Tally the lines in the items below that contain the word "secara" and reply with that number alone.

RECORDS FOR THIS EXERCISE Block Start

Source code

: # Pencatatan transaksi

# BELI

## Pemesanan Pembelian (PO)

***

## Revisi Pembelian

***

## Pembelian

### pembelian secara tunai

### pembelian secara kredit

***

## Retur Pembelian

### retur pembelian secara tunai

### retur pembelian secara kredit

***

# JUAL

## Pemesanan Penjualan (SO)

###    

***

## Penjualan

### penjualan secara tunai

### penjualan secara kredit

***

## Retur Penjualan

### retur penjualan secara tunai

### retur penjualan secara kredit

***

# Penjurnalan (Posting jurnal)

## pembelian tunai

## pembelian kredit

RECORDS FOR THIS EXERCISE Block End

- EXERCISE SOLUTION -
8